Emilia Romagna

Bologna, 600 studenti in piazza. “La crisi non la paghiamo. I politici? Tutti uguali”

Al grido di “Noi la crisi non la paghiamo” il corteo di protesta del collettivo Cas paralizzato il centro città. Uova e striscioni contro la sede Unicredit e l’azienda dei trasporti pubblici

Abbasso i politici, i banchieri e i trasporti pubblici. Va in scena per le vie centrali di Bologna il primo sciopero studentesco dell’autunno 2013 e il traffico in città va subito in tilt. Il collettivo Cas anticipa di un giorno la manifestazione nazionale della rete Stud Aut (il 4 a Bologna è festa del patrono) e raduna circa 600-700 studenti delle scuole superiori a pochi metri dalla stazione ferroviaria. Il corteo di protesta gira verso i viali di circonvallazione e zigzagando percorre veloce le arterie principali del centro senza aver comunicato alla Questura il percorso. “Noi la crisi non la paghiamo” gridano i ragazzi bolognesi. Ed il primo soggetto pubblico che merita una “punizione verbale” è Tper, l’azienda dei trasporti locale, rea di aver aumentato le tariffe delle corse dei bus. Un cartello appeso fuori dalla stazione delle corriere è un avviso in mora per l’azienda: “Noi i biglietti non li paghiamo”.

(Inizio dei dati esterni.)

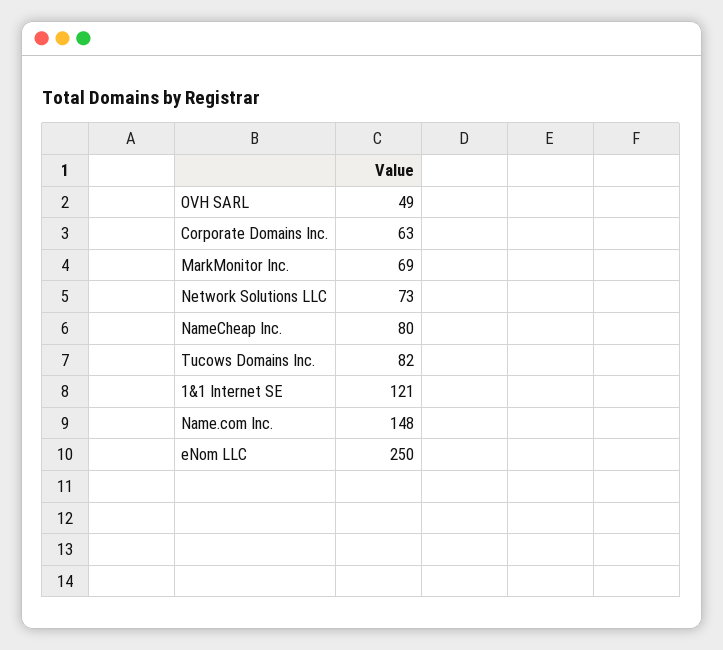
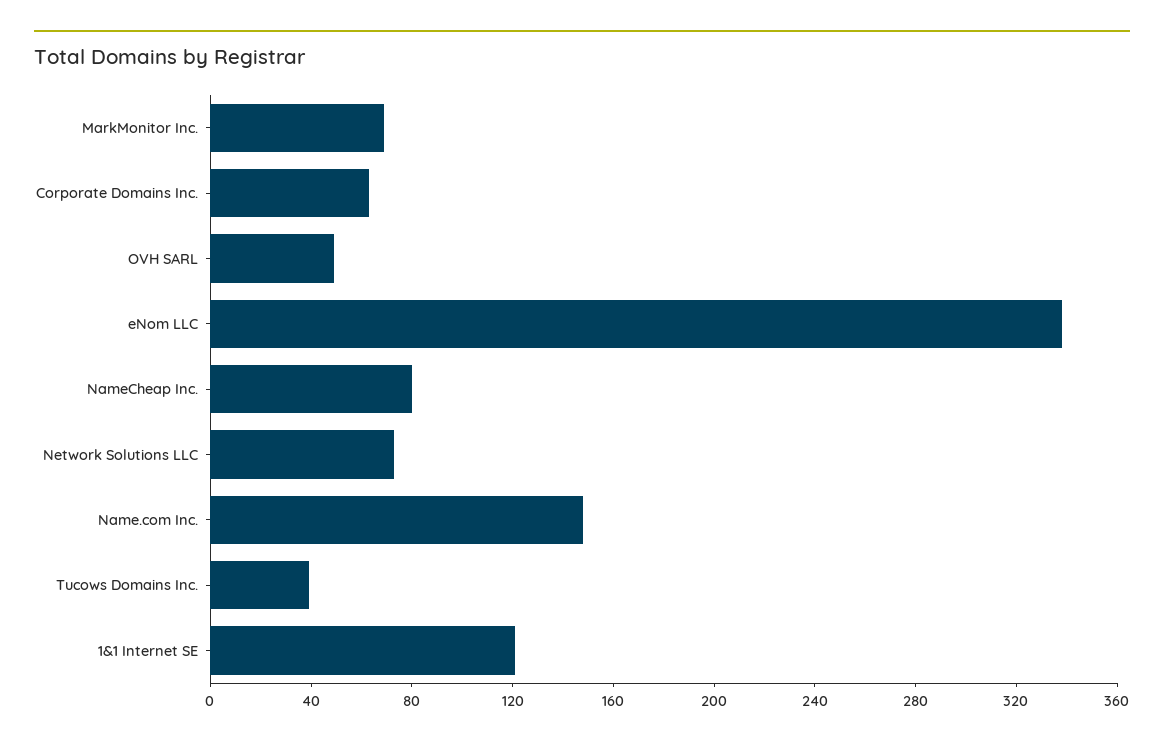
  {
    "OVH SARL": 49,
    "Corporate Domains Inc.": 63,
    "MarkMonitor Inc.": 69,
    "Network Solutions LLC": 73,
    "NameCheap Inc.": 80,
-   "Tucows Domains Inc.": 82,
+   "Tucows Domains Inc.": 40,
    "1&1 Internet SE": 121,
    "Name.com Inc.": 148,
-   "eNom LLC": 250
+   "eNom LLC": 340
  }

Facce dipinte, e coperte, con la maschera di Guy Fawkes: va in scena il V per Vendetta bolognese. Ribellione ed ideologia d’antan però si stemperano di anno in anno. Si passa così dal “noi andiamo dove ci pare” alla preoccupazione per “i genitori che pagano sempre più tasse e vengono licenziati dai posti di lavoro”. Protesta materiale che raccoglie il malcontento “su caro libri e trasporti, su presidi-sceriffi, banche e scuole a pezzi” e che sfocia in un imbrattamento dei muri della città con manifesti e colla proprio per rispondere in maniera provocatoria alla polemica sui writers e i graffiti, che ha visto la Procura di Bologna aprire due inchieste con l’ipotesi di danneggiamento aggravato senza escludere di poter seguire l’esempio di Milano contestando l’associazione a delinquere.

Bersagli preferiti di uova e manifesti appiccicati su vetrine e muri, le sedi Unicredit di via Marconi e via Ugo Bassi, come la biglietteria centrale di Tper. “Ci dà fastidio questo magna magna dei burocrati di Stato”, spiega una quindicenne che scatta decine di foto con l’iPhone, “Berlusconi e la fiducia al governo Letta? Sinceramente non ce ne frega nulla. I politici sono tutti uguali”.

Il corteo a serpentina si allunga e si ricompatta di continuo, ma tutto, compresi i fumogeni e le scritte proibite, rientra nella normalità delle proteste d’autunno. Solo qualche attimo di tensione quando una ragazzina blocca un’auto della municipale che vuole infilarsi in mezzo al corteo da una via laterale. Il vigile alla guida s’infuria: “Ragazzi, stiamo lavorando per voi”. E lei: “No, siamo noi a lavorare per voi”. Altre ragazze si siedono sul cofano, l’auto di pattuglia desiste e a marcia indietro si riposiziona da dove era venuta.

La manifestazione si è chiusa con l’occupazione di una palazzina comunale vuota da anni all’interno dei Giardini Margherita. Una piccola sega elettrica per aprire la porta, qualche fumogeno sul tetto e parecchie videocamere, questa volta della Digos, a riprendere il blitz: “Abbiamo preso questo spazio come atto di denuncia – ha spiegato il portavoce del Cas – Vogliamo far vedere che il Comune parla di militarizzazione e telecamere e lascia vuoti i posti che vanno rivitalizzati”.